Renforcement de la sécurité maghrébine : le Maroc et la Mauritanie unissent leurs forces
Une alliance stratégique se dessine entre le Maroc et la Mauritanie pour contrer les menaces croissantes qui pèsent sur la stabilité du Sahel. Les deux nations ont décidé d’intensifier leur coopération en matière de sécurité, avec un accent particulier sur la surveillance des frontières, la lutte contre les réseaux criminels et la gestion des flux migratoires.
Lors de rencontres officielles à Rabat, les ministres de l’Intérieur des deux pays, Abdelouafi Laftit pour le Maroc et Mohamed Ahmed Ould Mohamed Lemine pour la Mauritanie, ont acté la mise en place de nouveaux protocoles de collaboration. Ces échanges ont notamment porté sur l’échange de renseignements, la coordination des patrouilles aux frontières et la lutte contre le terrorisme.
Si les discussions ont abordé des enjeux immédiats comme la migration irrégulière et les trafics transfrontaliers, elles s’inscrivent dans une vision plus large visant à préserver la sécurité régionale et à sécuriser les axes commerciaux reliant l’Afrique du Nord à l’Afrique de l’Ouest.
La géographie des deux pays explique en grande partie l’importance de ce partenariat. La Mauritanie, située à la croisée du Maghreb et du Sahel, constitue un passage obligé pour le commerce, les migrations et les mouvements sécuritaires. Le Maroc, quant à lui, représente une porte d’entrée majeure entre l’Afrique et l’Europe.
Cette collaboration s’articule autour de plusieurs axes prioritaires : le partage d’informations entre les services de renseignement, la coordination des opérations militaires et policières, ainsi que la surveillance des zones désertiques, de plus en plus exploitées par les groupes criminels et les extrémistes.
La migration irrégulière, un défi commun
La question des migrations illégales a occupé une place centrale lors de ces échanges. Les côtes mauritaniennes, notamment, sont devenues un point de départ fréquent pour les migrants cherchant à rejoindre les îles Canaries. Cette situation exerce une pression accrue sur les autorités des deux pays, qui doivent renforcer leurs dispositifs de surveillance et démanteler les réseaux de passeurs.

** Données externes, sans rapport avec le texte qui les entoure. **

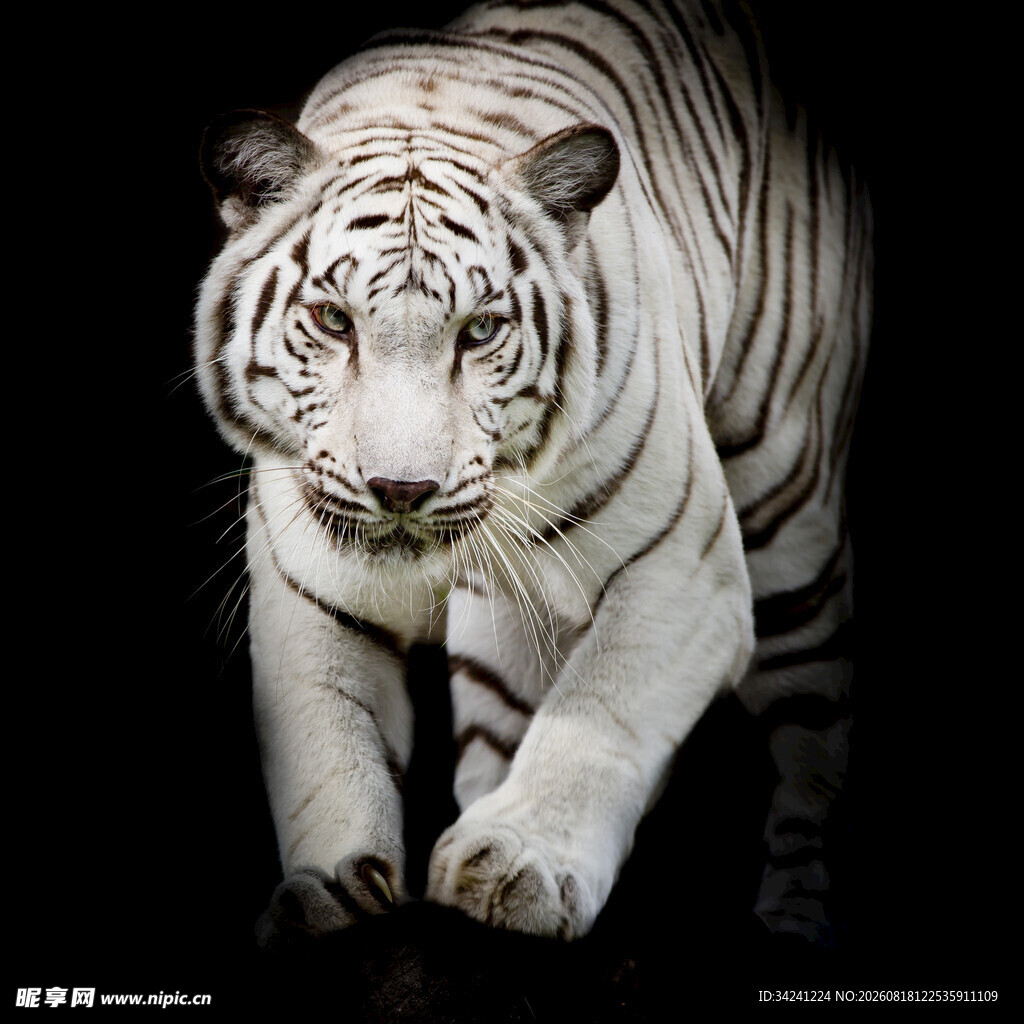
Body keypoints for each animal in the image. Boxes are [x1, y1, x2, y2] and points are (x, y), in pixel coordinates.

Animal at [194, 0, 871, 948]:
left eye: (479, 331)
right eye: (332, 320)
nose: (401, 490)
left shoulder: (685, 566)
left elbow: (599, 710)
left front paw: (520, 867)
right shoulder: (311, 583)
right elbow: (328, 742)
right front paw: (329, 892)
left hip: (789, 513)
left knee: (812, 749)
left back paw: (793, 922)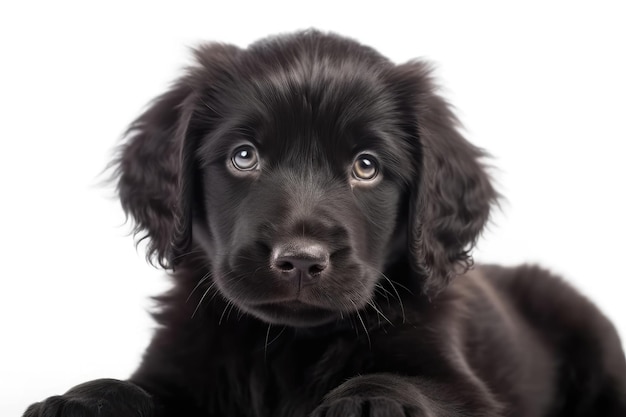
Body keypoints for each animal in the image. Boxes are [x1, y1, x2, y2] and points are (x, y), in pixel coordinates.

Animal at [23, 30, 624, 416]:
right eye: (244, 156)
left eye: (366, 166)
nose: (299, 260)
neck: (286, 344)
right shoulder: (176, 367)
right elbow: (138, 390)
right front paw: (83, 398)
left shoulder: (465, 387)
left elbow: (410, 382)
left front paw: (370, 399)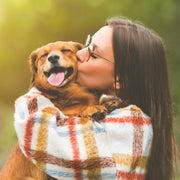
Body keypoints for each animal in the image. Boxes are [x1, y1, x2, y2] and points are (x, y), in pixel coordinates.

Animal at [0, 41, 114, 180]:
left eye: (65, 50)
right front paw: (92, 108)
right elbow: (72, 109)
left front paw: (110, 101)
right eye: (44, 55)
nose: (53, 58)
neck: (67, 92)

Les responsables ont souligné l’importance d’un échange d’informations en temps réel sur les routes migratoires, d’un renforcement des contrôles aux frontières terrestres et maritimes, et d’une lutte ciblée contre les organisations criminelles profitant de la détresse humaine.
Au-delà des migrations : criminalité et terrorisme
La coopération ne se limite pas à la gestion des flux migratoires. Les services de sécurité des deux pays sont également mobilisés contre les réseaux criminels transfrontaliers opérant dans le Sahara, où se croisent trafics de drogue, d’armes et de carburant.

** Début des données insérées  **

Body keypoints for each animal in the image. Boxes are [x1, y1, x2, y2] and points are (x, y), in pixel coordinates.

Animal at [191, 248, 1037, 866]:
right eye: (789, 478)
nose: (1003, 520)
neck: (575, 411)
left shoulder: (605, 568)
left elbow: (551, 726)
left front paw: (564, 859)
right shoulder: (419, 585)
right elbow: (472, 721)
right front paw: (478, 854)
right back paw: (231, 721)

Le Maroc et la Mauritanie ont donc renforcé leur collaboration en matière de renseignement afin d’identifier et de démanteler ces réseaux. La lutte contre le terrorisme figure également en tête de leurs priorités, avec pour objectif d’empêcher les groupes armés du Sahel d’utiliser les zones frontalières comme bases logistiques ou axes de transit.
Les observateurs s’accordent à dire que l’amélioration récente des relations diplomatiques entre les deux capitales a donné un nouvel élan à ce partenariat sécuritaire. Ce qui était autrefois centré sur la gestion des frontières évolue désormais vers une approche plus globale, intégrant la protection des corridors commerciaux, la sécurisation des axes de transport et la coordination face aux menaces transnationales.
La visite du ministre mauritanien de l’Intérieur s’inscrit dans cette dynamique, visant à institutionnaliser cette coopération tant au niveau national qu’international.
Un partenariat aux retombées régionales majeures
Pour le Maroc, cette alliance avec la Mauritanie permet de renforcer la sécurité de ses frontières sud et d’affirmer son leadership en matière de stabilité régionale. Pour Nouakchott, elle offre un soutien précieux dans la gestion des flux migratoires et la lutte contre des réseaux de trafic de plus en plus organisés.
Pour l’ensemble de la région, ce partenariat pourrait devenir un levier essentiel de stabilisation, à un moment où plusieurs États du Sahel sont confrontés à des crises sécuritaires, des transitions politiques et une montée en puissance des groupes criminels.
Les discussions tenues à Rabat n’ont donc pas seulement pour but de renforcer la coopération bilatérale, mais bien de poser les bases d’un cadre sécuritaire susceptible de contribuer à la stabilité de l’ouest méditerranéen et du Sahel.